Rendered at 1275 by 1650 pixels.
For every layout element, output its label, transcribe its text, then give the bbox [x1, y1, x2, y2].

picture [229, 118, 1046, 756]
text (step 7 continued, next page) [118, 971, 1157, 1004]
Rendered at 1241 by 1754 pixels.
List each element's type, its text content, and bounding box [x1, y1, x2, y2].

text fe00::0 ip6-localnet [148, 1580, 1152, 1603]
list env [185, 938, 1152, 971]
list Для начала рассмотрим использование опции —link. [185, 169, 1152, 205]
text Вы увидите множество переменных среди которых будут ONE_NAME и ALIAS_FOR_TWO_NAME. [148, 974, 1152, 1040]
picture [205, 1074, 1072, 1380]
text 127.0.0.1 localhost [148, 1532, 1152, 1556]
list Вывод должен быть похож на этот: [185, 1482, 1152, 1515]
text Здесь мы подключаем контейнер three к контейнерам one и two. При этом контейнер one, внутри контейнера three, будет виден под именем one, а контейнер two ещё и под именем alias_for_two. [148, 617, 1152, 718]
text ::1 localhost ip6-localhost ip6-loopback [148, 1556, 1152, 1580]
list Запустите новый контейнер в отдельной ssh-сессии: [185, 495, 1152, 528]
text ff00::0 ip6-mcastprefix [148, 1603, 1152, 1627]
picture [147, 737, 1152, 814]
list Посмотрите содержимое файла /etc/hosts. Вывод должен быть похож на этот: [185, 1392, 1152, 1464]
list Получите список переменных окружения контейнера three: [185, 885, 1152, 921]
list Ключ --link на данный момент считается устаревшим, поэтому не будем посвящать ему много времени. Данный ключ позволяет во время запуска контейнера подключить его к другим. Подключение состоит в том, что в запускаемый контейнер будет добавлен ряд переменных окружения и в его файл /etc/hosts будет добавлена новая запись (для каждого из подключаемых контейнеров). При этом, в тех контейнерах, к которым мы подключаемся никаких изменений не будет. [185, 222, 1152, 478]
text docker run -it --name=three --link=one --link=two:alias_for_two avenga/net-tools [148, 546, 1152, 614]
▬▬▬▬▬▬▬▬▬▬
### [Stated exercise]
Reproduce every line of the records above verbatim, from the first line to the last.

### [Task result]
Rendered at 1275 by 1650 pixels.
For every layout element, output its label, transcribe its text, then give the bbox [x1, y1, x2, y2].

picture [229, 118, 1046, 756]
text (step 7 continued, next page) [118, 971, 1157, 1004]
Rendered at 1241 by 1754 pixels.
List each element's type, its text content, and bounding box [x1, y1, x2, y2].

text fe00::0 ip6-localnet [148, 1580, 1152, 1603]
list env [185, 938, 1152, 971]
list Для начала рассмотрим использование опции —link. [185, 169, 1152, 205]
text Вы увидите множество переменных среди которых будут ONE_NAME и ALIAS_FOR_TWO_NAME. [148, 974, 1152, 1040]
picture [205, 1074, 1072, 1380]
text 127.0.0.1 localhost [148, 1532, 1152, 1556]
list Вывод должен быть похож на этот: [185, 1482, 1152, 1515]
text Здесь мы подключаем контейнер three к контейнерам one и two. При этом контейнер one, внутри контейнера three, будет виден под именем one, а контейнер two ещё и под именем alias_for_two. [148, 617, 1152, 718]
text ::1 localhost ip6-localhost ip6-loopback [148, 1556, 1152, 1580]
list Запустите новый контейнер в отдельной ssh-сессии: [185, 495, 1152, 528]
text ff00::0 ip6-mcastprefix [148, 1603, 1152, 1627]
picture [147, 737, 1152, 814]
list Посмотрите содержимое файла /etc/hosts. Вывод должен быть похож на этот: [185, 1392, 1152, 1464]
list Получите список переменных окружения контейнера three: [185, 885, 1152, 921]
list Ключ --link на данный момент считается устаревшим, поэтому не будем посвящать ему много времени. Данный ключ позволяет во время запуска контейнера подключить его к другим. Подключение состоит в том, что в запускаемый контейнер будет добавлен ряд переменных окружения и в его файл /etc/hosts будет добавлена новая запись (для каждого из подключаемых контейнеров). При этом, в тех контейнерах, к которым мы подключаемся никаких изменений не будет. [185, 222, 1152, 478]
text docker run -it --name=three --link=one --link=two:alias_for_two avenga/net-tools [148, 546, 1152, 614]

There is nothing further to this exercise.